Using AI and Data Science to combat Covid-19

Using AI and Data Science to combat Covid-19

The Covid-19 pandemic makes Shantanu Bhattacharyya, Locus’ Chief Data Scientist, remember his days as a computational biologist working on the HIV vaccines at The Scripps Research Institute. He fondly remembers how he spent days and days in the lab researching, coming up with new ideas, looking at data to interpret patterns. “I was working on vaccine research. It feels strange to read about a similar type of work that I was doing. It is a very critical aspect now,” he says.

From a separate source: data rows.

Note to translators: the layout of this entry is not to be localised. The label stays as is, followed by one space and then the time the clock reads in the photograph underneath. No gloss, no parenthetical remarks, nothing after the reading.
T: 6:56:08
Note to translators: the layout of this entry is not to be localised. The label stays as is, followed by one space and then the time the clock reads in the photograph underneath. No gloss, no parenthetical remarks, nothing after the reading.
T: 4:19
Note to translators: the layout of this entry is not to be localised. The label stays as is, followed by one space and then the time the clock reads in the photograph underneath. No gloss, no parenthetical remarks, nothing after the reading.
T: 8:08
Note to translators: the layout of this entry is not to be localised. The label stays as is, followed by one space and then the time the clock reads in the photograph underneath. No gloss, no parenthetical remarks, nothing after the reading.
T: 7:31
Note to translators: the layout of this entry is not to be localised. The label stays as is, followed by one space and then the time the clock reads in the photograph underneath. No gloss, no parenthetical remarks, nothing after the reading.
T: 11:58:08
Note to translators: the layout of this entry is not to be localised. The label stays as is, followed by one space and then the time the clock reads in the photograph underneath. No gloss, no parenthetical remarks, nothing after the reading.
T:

Shantanu carried his expertise of working on huge datasets to Locus and is now the brains behind the company’s cutting edge data science capabilities. Team Locus caught up with him to understand how data science is playing a crucial role in the present scenario and how it is going to be critical in changing the face of business and logistics going forward. 

1. How are Artificial Intelligence (AI) and Machine Learning (ML) relevant in the Covid-19 times?

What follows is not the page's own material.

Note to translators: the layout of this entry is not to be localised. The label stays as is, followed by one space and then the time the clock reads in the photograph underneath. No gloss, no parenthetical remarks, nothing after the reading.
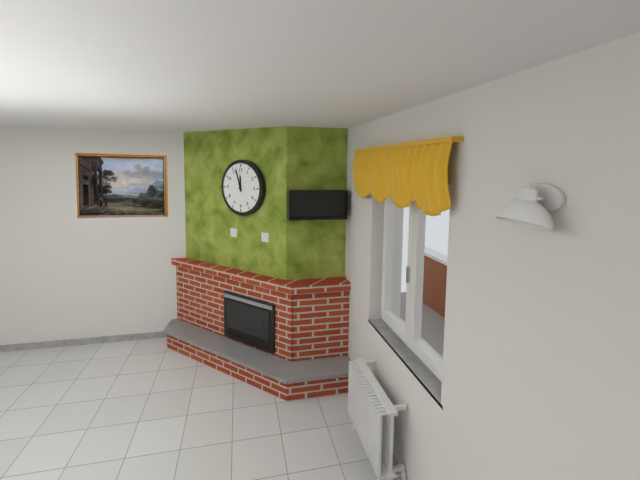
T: 11:57
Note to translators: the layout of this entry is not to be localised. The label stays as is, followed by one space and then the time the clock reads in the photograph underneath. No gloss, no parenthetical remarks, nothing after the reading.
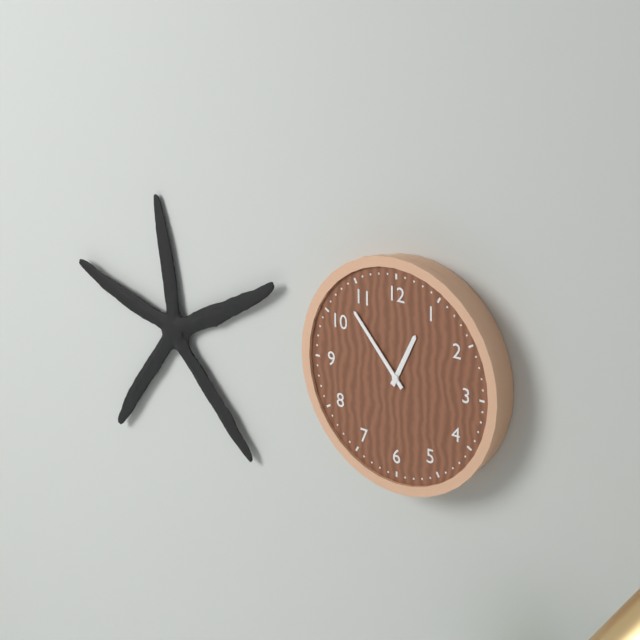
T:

When Covid-19 began, the very first questions were data science questions. The first question was which is the risk group. It became clear that people in a certain age group are more vulnerable. Then it became apparent that people with certain predispositions were also at major risk. These became apparent very early. As we started collecting more data, we started identifying hotspots. It helped with policy. Data scientists do this day in and day out. You collect data and start figuring out patterns. 

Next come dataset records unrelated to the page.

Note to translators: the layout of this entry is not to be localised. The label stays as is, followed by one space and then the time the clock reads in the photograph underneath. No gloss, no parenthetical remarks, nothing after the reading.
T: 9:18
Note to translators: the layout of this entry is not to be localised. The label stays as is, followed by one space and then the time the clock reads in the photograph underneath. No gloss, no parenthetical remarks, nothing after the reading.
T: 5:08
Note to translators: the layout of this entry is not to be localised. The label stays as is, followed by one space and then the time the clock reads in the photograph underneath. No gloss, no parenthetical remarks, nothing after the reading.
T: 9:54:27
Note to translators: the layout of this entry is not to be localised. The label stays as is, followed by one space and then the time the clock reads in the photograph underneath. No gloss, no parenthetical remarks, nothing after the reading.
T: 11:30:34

Next is businesses. There is both the human and economic element here. One of the areas where AI could help is—how is consumer behaviour changing? People drastically reduced ordering food and started cooking at home. Some businesses started booming, for example, hand sanitizers. Some businesses even ramped up their capabilities to match the demands. 

Sticking to businesses there are now these considerations of affected areas. How am I going to supply goods there vs non-affected areas, what sort of items, do we ramp up the supply chain or collaborate more? 

One of the other areas that has a lot of data driven research is— what is the comfort level of people ordering?Are they ordering from large brick and mortar shops or are they going niche and ordering from local shops? If people are buying from local shops, the big businesses need to then tie up with local shops more than they did in the past. 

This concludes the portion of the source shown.